Let us see what different types of debt consolidation loans are offered by different financial institutions. A debt consolidation loan can either be secured or unsecured. A secured debt consolidation loan requires collateral in order to obtain the necessary amount. In most cases people put their homes as collateral to take out the debt consolidation loan. In case of an unsecured debt consolidation loan, there is no requirement of collateral, this type of loan is based on the character and capacity of the debtor to pay out the loan. Now let us dwell on the reasons why people opt for the debt consolidation loan:

  • you have multiple debts to various lenders and you have difficulty sending checks to various creditors on different dates;
  • you face the problem of prioritizing your payments to multiple creditors, because you can’t afford to pay them all;
  • you can’t stay current on the payments;
  • you have multiple debts with various interest rates, and you would like to have a single interest rate and a single loan;
  • you would like to lower your monthly payments;
  • you are a home owner and would like to leverage your home’s value in order to pay your credit card debts, store card debts and etc.

In order to qualify for a debt consolidation loan you need to present the following documents to the financial institution:

  • a copy of your monthly family budget. The financial institution has to determine whether you meet your loan repayment plan;
  • a document certifying your steady income that allows you to repay the loan;
  • in some cases a co-signor or collateral (a house or a car).

Before you go for a debt consolidation loan you should make some important verification. First of all, avoid companies that charge big fees before they offer you any kind of services. Mind that there are plenty of fraudulent companies willing to take advantage of your situation. Evaluate the interest rate on the debt consolidation loan of your choice. Mind that the secured loan has smaller interest rate that the unsecured debt consolidation loan. Also make sure that you’ll be paying a less monthly payment than you were paying on your multiple debts.

Before you opt for the debt consolidation loan you must ask your financial expert about the effect on your credit score. Avoid lenders who do not give consultations on this issue. Once you decide that a debt consolidation loan is the right solution for you, you should assess your financial situation and the total amount of debt you owe. You need to work out a monthly budget, where you can see the total amount of income you have, the spending and emergency cases. You must have a clear idea of how much you would like to borrow as a debt consolidation loan and will you be able to pay the given amount, because if you fail to do so, it will affect your credit score adversely.
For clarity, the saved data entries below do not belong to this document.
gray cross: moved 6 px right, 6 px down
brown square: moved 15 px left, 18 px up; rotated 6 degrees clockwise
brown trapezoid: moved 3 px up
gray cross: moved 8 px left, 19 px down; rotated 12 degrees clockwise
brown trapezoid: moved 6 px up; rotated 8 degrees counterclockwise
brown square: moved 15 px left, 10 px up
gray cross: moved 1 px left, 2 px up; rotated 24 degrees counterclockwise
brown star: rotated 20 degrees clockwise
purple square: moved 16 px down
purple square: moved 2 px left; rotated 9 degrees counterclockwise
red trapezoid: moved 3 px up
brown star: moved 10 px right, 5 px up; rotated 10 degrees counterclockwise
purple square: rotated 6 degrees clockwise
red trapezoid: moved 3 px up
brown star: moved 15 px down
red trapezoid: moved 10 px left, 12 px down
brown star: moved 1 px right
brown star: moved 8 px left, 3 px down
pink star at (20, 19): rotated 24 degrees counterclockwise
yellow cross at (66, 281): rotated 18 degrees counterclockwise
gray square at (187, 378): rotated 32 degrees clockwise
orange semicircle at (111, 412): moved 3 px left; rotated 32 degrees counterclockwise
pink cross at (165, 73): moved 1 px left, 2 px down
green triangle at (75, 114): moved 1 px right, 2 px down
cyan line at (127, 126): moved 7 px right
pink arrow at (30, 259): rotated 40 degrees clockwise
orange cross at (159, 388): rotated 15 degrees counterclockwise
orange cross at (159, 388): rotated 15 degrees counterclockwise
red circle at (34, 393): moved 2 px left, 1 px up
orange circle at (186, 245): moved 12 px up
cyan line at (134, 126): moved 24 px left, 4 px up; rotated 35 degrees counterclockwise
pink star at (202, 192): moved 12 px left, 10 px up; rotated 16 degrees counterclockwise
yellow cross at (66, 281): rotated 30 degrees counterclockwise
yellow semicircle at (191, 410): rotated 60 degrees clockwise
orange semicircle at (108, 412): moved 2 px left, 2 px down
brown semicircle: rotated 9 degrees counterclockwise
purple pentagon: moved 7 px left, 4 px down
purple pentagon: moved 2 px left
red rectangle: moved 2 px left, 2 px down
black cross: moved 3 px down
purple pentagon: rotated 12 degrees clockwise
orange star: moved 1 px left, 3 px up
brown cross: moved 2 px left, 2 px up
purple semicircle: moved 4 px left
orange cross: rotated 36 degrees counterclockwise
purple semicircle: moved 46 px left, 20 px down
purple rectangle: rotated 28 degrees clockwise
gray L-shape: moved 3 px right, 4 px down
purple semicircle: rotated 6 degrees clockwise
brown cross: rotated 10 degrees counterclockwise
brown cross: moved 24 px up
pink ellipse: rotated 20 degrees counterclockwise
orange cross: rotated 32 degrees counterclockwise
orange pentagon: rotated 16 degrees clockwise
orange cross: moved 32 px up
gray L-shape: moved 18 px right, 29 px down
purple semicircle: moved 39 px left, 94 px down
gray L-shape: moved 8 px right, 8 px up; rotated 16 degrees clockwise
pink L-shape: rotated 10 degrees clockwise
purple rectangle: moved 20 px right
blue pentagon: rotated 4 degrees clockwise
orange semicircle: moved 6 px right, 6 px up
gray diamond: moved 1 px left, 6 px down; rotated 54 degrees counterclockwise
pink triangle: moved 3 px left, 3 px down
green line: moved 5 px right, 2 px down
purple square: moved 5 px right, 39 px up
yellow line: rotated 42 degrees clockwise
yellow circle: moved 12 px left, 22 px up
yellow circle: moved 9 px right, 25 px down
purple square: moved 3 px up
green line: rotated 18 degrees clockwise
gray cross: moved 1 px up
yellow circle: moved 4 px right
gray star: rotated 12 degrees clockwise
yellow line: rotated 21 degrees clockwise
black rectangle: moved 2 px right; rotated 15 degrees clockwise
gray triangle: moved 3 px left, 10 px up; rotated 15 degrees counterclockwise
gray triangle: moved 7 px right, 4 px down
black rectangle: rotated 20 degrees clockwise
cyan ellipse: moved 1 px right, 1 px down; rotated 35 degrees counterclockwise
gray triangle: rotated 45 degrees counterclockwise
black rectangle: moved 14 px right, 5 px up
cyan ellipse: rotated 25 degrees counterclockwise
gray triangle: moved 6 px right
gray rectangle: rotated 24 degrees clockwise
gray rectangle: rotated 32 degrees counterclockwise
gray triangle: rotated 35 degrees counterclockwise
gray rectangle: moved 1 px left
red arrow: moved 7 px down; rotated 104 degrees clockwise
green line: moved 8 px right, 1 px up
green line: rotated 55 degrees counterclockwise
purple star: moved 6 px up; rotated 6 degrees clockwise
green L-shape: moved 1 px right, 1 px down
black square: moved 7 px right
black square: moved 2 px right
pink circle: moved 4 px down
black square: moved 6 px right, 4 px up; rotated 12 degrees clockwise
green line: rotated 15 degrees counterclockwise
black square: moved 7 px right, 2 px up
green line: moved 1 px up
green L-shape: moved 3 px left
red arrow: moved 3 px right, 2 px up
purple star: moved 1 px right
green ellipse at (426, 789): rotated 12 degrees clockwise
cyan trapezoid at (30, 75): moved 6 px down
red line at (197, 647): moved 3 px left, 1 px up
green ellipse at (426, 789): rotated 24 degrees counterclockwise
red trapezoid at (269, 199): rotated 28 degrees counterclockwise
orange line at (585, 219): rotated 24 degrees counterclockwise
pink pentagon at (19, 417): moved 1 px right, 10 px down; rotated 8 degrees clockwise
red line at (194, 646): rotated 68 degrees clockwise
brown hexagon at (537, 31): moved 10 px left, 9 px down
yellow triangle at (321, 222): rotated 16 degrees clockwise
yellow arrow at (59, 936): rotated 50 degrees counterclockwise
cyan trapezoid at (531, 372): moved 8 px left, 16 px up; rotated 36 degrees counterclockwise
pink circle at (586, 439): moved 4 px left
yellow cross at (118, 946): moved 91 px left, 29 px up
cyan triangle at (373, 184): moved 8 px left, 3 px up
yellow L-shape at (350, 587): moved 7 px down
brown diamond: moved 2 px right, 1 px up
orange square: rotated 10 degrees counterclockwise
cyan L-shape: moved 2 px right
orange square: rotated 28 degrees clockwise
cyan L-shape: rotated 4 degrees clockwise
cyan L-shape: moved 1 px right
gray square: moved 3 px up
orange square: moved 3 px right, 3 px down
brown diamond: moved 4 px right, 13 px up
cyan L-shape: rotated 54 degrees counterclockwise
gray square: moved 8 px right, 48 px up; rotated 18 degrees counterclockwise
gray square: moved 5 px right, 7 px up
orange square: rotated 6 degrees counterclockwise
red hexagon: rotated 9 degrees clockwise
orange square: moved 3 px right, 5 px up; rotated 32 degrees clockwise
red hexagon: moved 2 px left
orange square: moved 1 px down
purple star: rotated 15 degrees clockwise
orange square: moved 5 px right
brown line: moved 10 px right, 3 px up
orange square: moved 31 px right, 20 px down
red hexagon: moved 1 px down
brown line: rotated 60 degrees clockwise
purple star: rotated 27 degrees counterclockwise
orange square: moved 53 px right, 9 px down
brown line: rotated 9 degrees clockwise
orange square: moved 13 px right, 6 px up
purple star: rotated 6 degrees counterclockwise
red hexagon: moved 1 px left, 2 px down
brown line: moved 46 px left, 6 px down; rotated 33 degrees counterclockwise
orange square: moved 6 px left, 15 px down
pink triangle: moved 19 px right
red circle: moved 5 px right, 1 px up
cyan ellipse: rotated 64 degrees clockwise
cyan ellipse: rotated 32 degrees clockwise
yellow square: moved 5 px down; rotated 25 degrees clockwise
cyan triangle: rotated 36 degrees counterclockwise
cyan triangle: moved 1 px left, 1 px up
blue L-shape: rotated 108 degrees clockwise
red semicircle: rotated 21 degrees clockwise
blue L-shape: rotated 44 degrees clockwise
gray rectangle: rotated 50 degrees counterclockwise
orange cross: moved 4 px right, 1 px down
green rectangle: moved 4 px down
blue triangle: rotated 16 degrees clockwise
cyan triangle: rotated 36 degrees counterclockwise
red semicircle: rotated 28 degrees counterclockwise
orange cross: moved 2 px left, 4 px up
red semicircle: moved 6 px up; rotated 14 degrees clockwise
So, a debt consolidation loan can actually get you out of debt, but only if you stay self-disciplined, stick to the budget and stop overspending. In case you continue with the lifestyle that brought you in debt up to your eyeballs, then in two or three years you will find yourself in a situation far worse.

Summarizing the above-said, let us see the advantages of a debt consolidation loan:

  • all your multiple debts with various high interest rates are combined into a single loan with a lower interest rate;
  • you finally pay out your current debts;
  • a single payment with a single interest rate helps you manage your budget better, helps you cut off the late or missed payments;
  • you only deal with one lender, so there are no more harassing creditors on the phone.

However, there are some disadvantages, too: 

  • a lower interest rate implies smaller amount of monthly payments, but a longer repayment period;
  • if you wish a small interest rate you have to pledge your house or a car, but remember that if you fail to pay out you may lose your assets;
  • a big loan on your record can sometimes affect adversely your credit score;
  • a debt consolidation loan offers debt relief for your existing debts, but it doesn’t solve the problem of poor spending habits and inability to stick to the budget and live a life you can afford.